Nota anche come “sindrome mediale della tibia”, “sindrome del muscolo soleo o del muscolo tibiale posteriore”, la periostite tibiale è probabilmente una delle patologie infiammatorie più antipatiche per un corridore, per la frequente tendenza a cronicizzare ed invalidare anche per diversi anni la prestazione agonistica. È una flogosi che colpisce la membrana connettivale (periostio) che avvolge la tibia, nelle regioni in cui si inseriscono in genere i muscoli soleo e tibiale posteriore e la fascia che le ricopre.

Frequentemente la causa dell'infiammazione della fascia e del periostio è da ricercarsi nei carichi eccessivi, specie se si lavora su delle pendenze (nelle discese in particolare); tra le cause più frequenti poi si indicano abbinamento di più sport usuranti, combinazione di lunghe distanze con scarpe non idonee (con poco ammortizzamento), prolungate corse in discesa, presenza di eventuale sovrappeso, presenza di inclinazioni laterali del terreno o di marcate dismetrie che provocano un'errata distribuzione del carico.

Un varismo di tibia, una pronazione eccessiva del mesopiede o una extrarotazione della testa femorale sono fattori predisponenti che associati a calzature/terreni inadatti o una programmazione erronea degli allenamenti possono dare origine a questa sindrome. La corsa (specie in pendenza), il basket ed il tennis sono le attività sportive che maggiormente favoriscono l'insorgenza della periostite tibiale, sia per le forti sollecitazioni a carico dei tendini di soleo e tibiale posteriore sia per un'eccessiva pronazione nell'appoggio del piede.

La sindrome Periostite Tibiale si caratterizza per la presenza di dolore nella parte interna della gamba, inizialmente in occasione degli allenamenti; gradualmente il dolore può persistere anche a riposo prolungandosi per ore. Il sintomo più preoccupante per il paziente è il dolore che si localizza tipicamente a livello del terzo medio sul margine interno della tibia con un'estensione di circa 5 cm ed è, in più del 50% dei casi, bilaterale.
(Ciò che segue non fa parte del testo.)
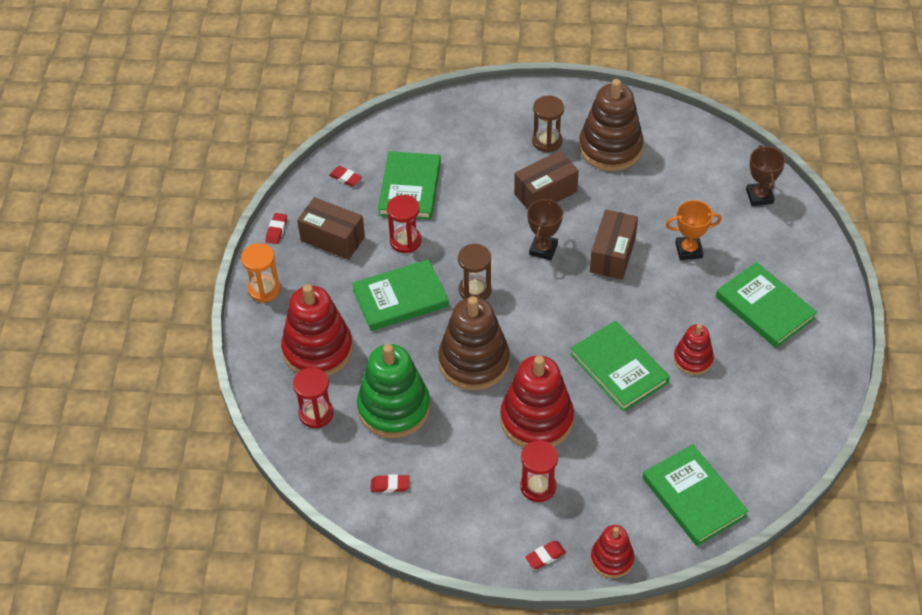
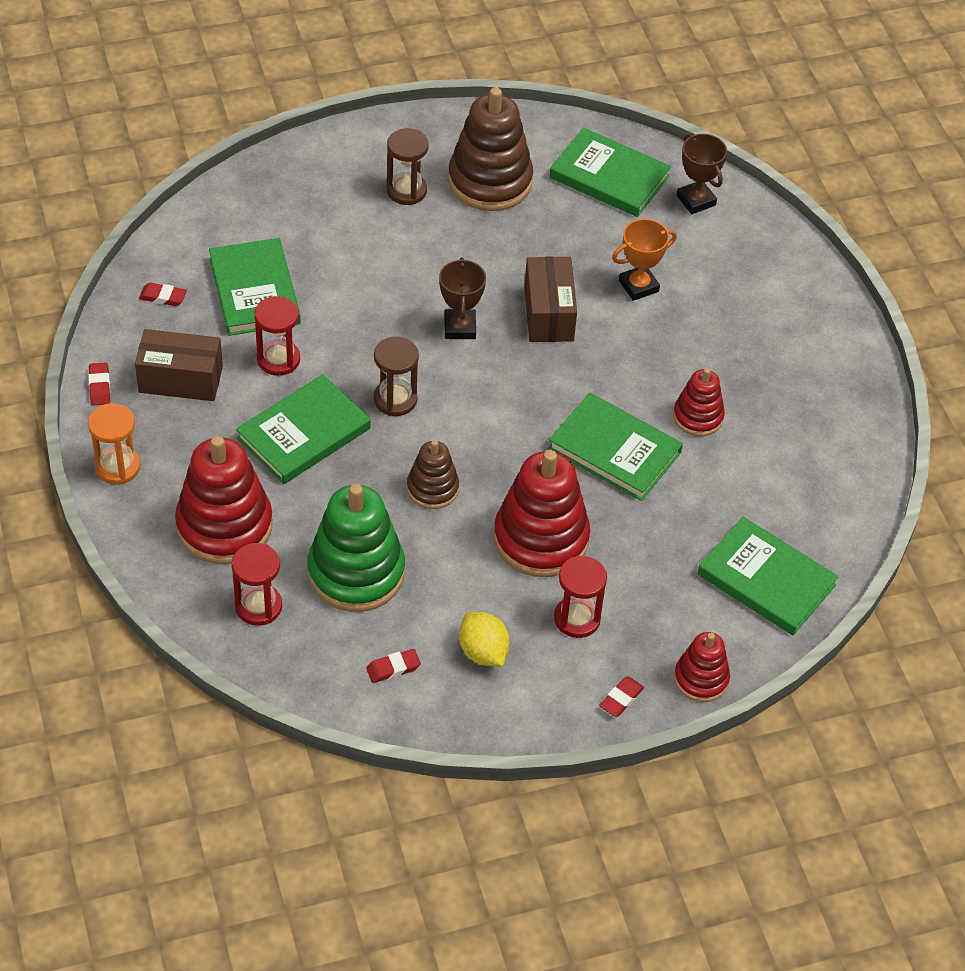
camera: 25 degrees left, 0 degrees up
brown stacking toy [438,296,510,390] -> brown stacking toy [407,440,459,509], size x0.55
brown box [514,151,579,209] -> none
green book [716,262,817,348] -> green book moved to [549,128,671,217]
none -> yellow lemon [459,612,510,666]

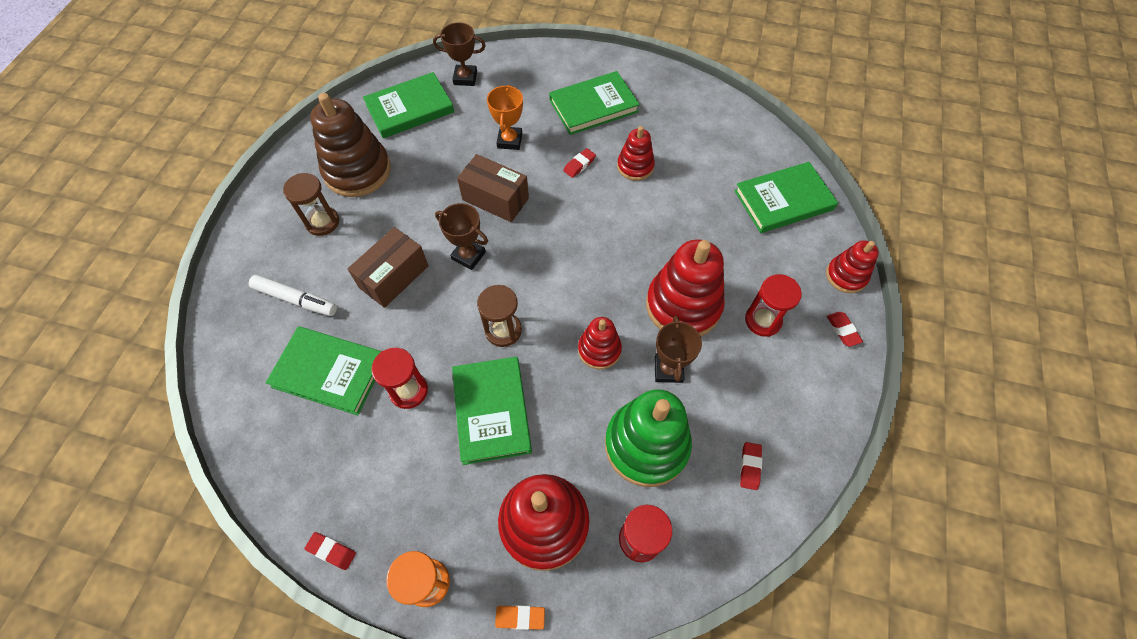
camera: 55 degrees left, 10 degrees up
brown box [135,329,223,401] -> brown box moved to [348,227,429,308]
red eraser [139,283,187,306] -> red eraser moved to [563,148,596,178]
brown stacking toy [407,440,459,509] -> red stacking toy [578,317,622,369]
yellow lemon [459,612,510,666] -> none
green book [548,393,683,501] -> green book moved to [549,71,640,135]
none -> white marker [249,275,337,316]
none -> orange eraser [495,606,545,630]
none -> brown trophy [654,316,702,383]

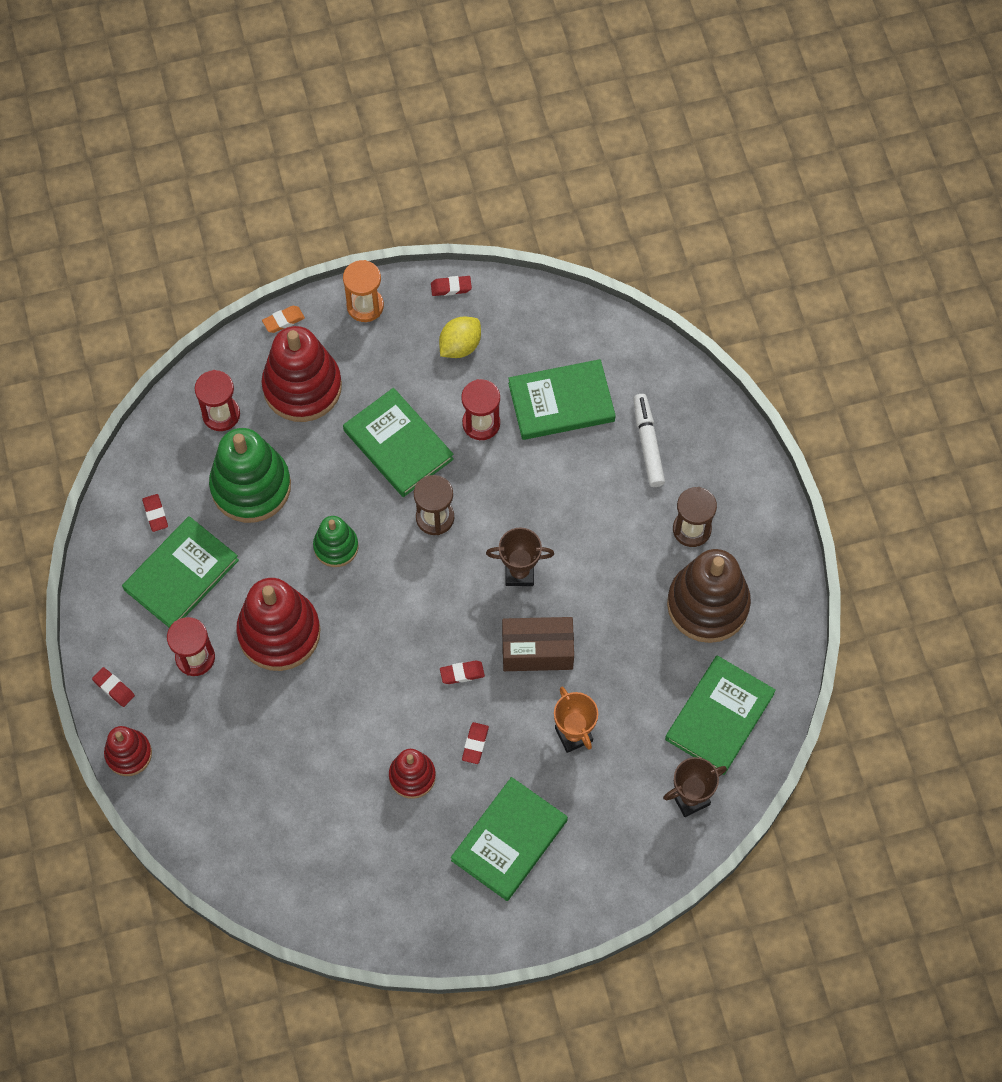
camera: 150 degrees right, 5 degrees up
white marker [249,275,337,316] -> white marker turned 90 degrees clockwise [633,394,665,487]
brown box [348,227,429,308] -> none
red stacking toy [578,317,622,369] -> green stacking toy [313,516,358,567]
brown trophy [654,316,702,383] -> none
green book [734,162,838,233] -> green book moved to [122,516,239,628]
none -> yellow lemon [439,317,481,358]
none -> red eraser [440,661,485,684]

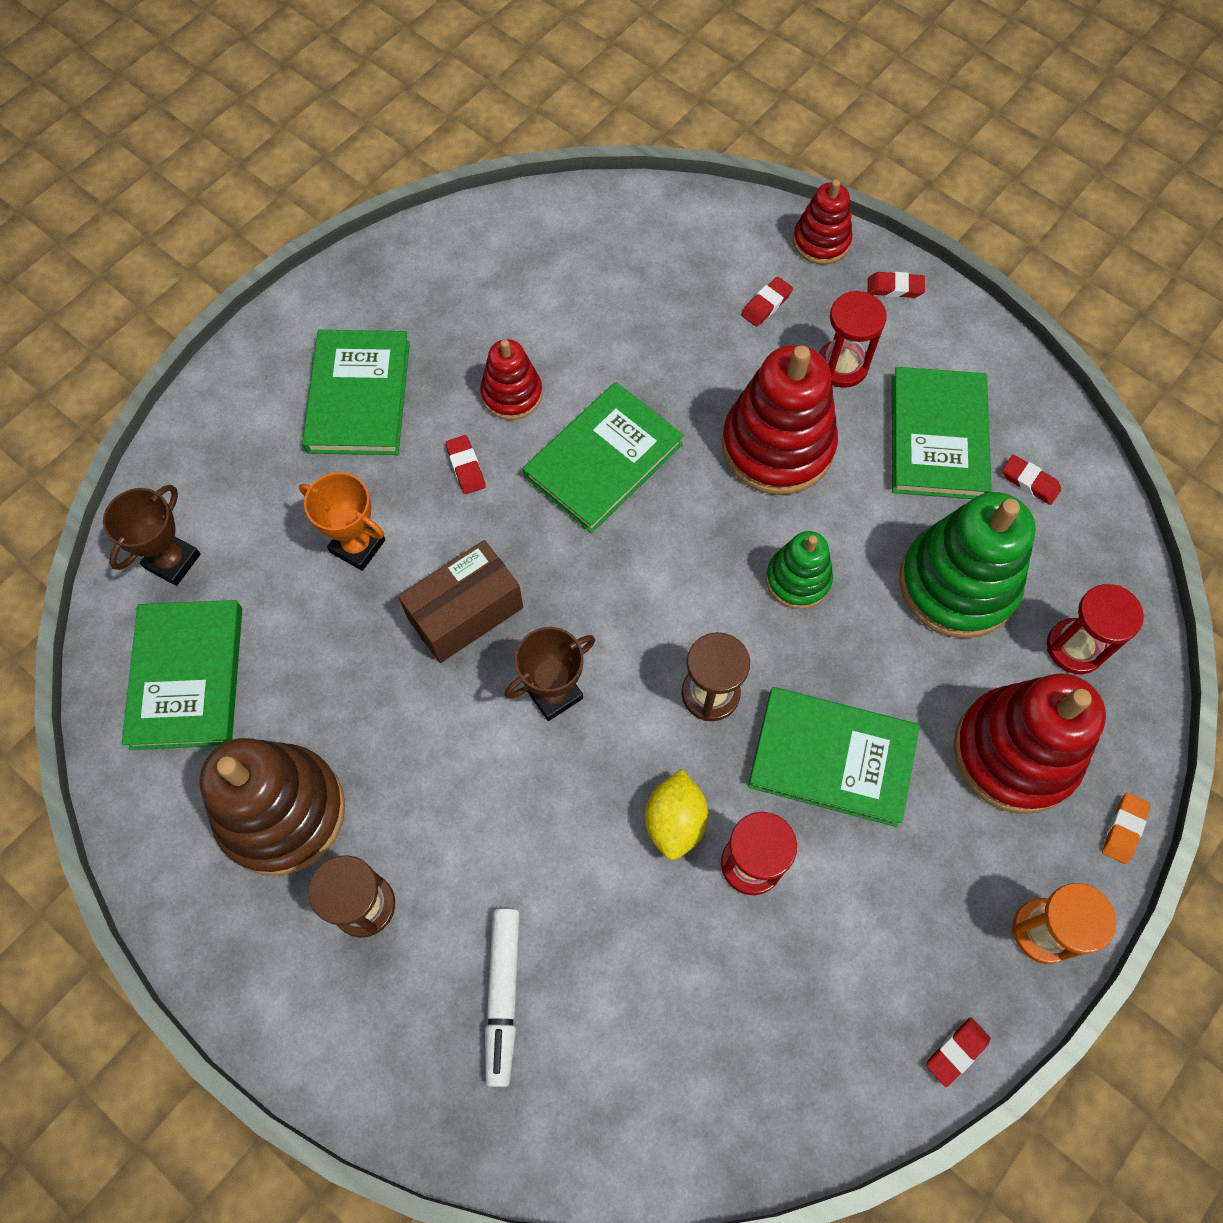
camera: 145 degrees right, 0 degrees up
yellow lemon [439,317,481,358] -> yellow lemon moved to [645,769,709,860]
red eraser [440,661,485,684] -> red eraser moved to [741,277,793,327]
green book [508,359,616,440] -> green book moved to [523,382,684,533]
white marker [633,394,665,487] -> white marker turned 45 degrees clockwise [485,908,520,1087]

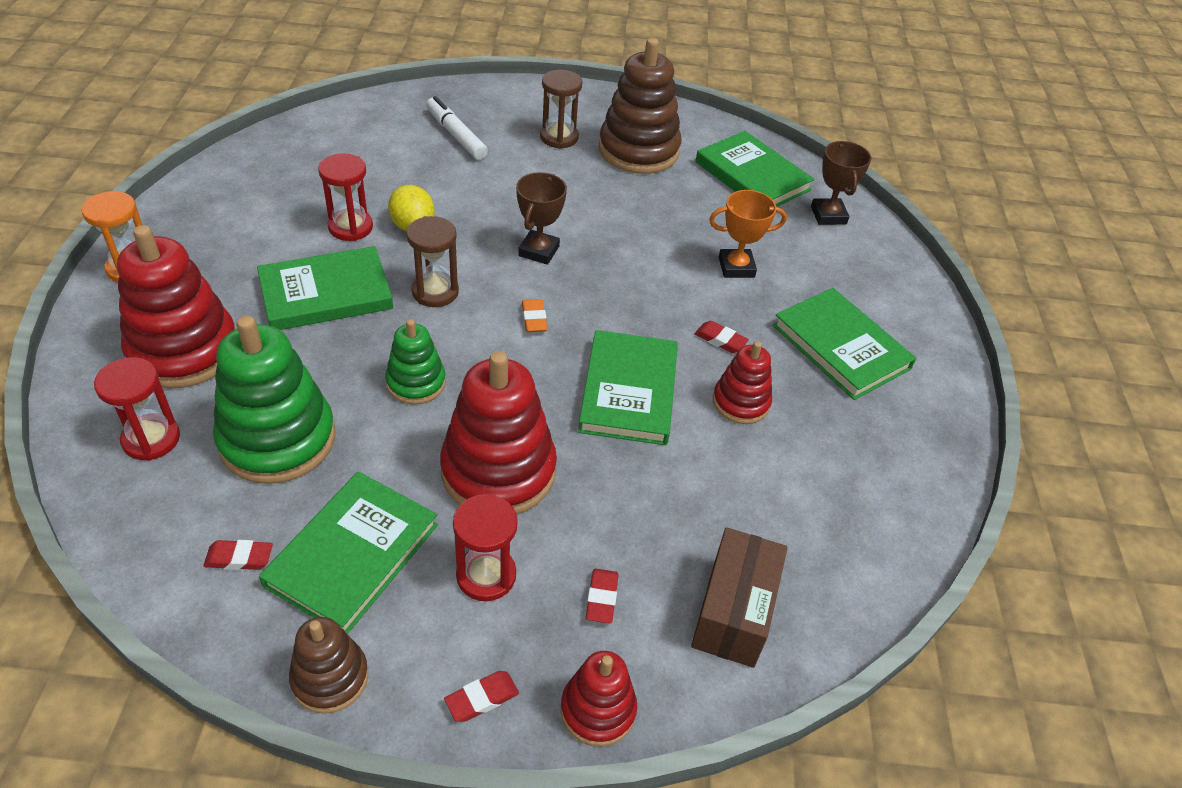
camera: 140 degrees right, 20 degrees down
brown box [398,540,523,663] -> brown box moved to [691,527,787,668]
green book [892,367,992,499] -> green book turned 60 degrees clockwise [259,472,438,634]
red eraser [926,1017,990,1087] -> none
orange eraser [1102,793,1150,864] -> orange eraser moved to [522,299,547,332]
none -> brown stacking toy [289,617,368,714]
Aumenta nei movimenti di flesso estensione del piede e nelle ricadute dai balzi. In genere peggiora con l'attività e migliora con il riposo.

Clinicamente si rileva dolore alla digitopressione della regione interessata delle gambe (anteriore in genere), lungo il margine della tibia, con deficit funzionali isotonici ed isometrici dei muscoli indicati. Nei casi più gravi l'esame radiografico consente di individuare situazioni anormali a carico del periostio, l'esame ecografico probabilmente è il più indicato poiché può fornire informazioni sulle strutture mio-tendinee coinvolte. La scintigrafia ossea talvolta è prescritta quando si pone il dubbio di altre patologie, come le fratture da stress.

Il periodo di stop consigliato, in base alla gravità stabilita da uno specialista medio, varia da un minimo di trenta giorni ad un massimo di quattro mesi. L'uso di anti-infiammatori, ghiaccio, fisioterapia e plantari attenuanti il carico sul comparto anteriore può accorciare in modo significativo i tempi di recupero dell'atleta. Molto discussi sono i trattamenti mesoterapici (infiltrazione dermica in sede di flogosi di medicinali in genere steroidei, derivati del cortisone); se da un lato danno subito sollievo, dall'altro determinano rimaneggiamento delle strutture fibrose locali e nel tempo, per esperienza personale, possono dare più facilmente delle recidive.

Un elemento importante, al momento della ripresa agonistica è rappresentato dal ripristino della muscolatura (soprattutto il tibiale anteriore), attraverso un lavoro di potenziamento muscolare da seguire in palestra, e dalla scelta di scarpe adeguate ed eventualmente (soprattutto per chi ha contratto l'infortunio al primo approccio con la corsa) dalla scelta di ortesi plantari che riducano lo spostamento in avanti del baricentro corporeo, uno degli elementi biomeccanici responsabili del processo di progressiva infiammazione delle gambe.